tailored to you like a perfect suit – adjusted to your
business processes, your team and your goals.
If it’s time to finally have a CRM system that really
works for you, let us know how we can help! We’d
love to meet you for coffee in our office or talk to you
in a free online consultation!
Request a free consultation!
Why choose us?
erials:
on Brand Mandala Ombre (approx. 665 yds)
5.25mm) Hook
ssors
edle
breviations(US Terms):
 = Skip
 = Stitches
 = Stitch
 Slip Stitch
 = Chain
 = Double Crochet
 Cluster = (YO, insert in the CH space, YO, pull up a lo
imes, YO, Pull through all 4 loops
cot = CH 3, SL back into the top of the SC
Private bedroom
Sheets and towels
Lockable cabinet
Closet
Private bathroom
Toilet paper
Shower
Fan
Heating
---
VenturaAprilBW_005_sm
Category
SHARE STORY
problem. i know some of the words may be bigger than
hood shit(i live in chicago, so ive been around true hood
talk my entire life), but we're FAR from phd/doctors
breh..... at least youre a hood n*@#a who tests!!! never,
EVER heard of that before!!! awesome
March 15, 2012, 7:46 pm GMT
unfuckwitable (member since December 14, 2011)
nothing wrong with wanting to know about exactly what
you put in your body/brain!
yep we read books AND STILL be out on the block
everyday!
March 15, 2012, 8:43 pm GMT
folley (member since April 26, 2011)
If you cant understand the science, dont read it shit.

**PROBLEM TO WORK ON:** Reproduce the lines between the one containing "tailored to you" and the one containing "Cluster = (YO, insert", inclusive.

**EXPECTED ANSWER:**
tailored to you like a perfect suit – adjusted to your
business processes, your team and your goals.
If it’s time to finally have a CRM system that really
works for you, let us know how we can help! We’d
love to meet you for coffee in our office or talk to you
in a free online consultation!
Request a free consultation!
Why choose us?
erials:
on Brand Mandala Ombre (approx. 665 yds)
5.25mm) Hook
ssors
edle
breviations(US Terms):
 = Skip
 = Stitches
 = Stitch
 Slip Stitch
 = Chain
 = Double Crochet
 Cluster = (YO, insert in the CH space, YO, pull up a lo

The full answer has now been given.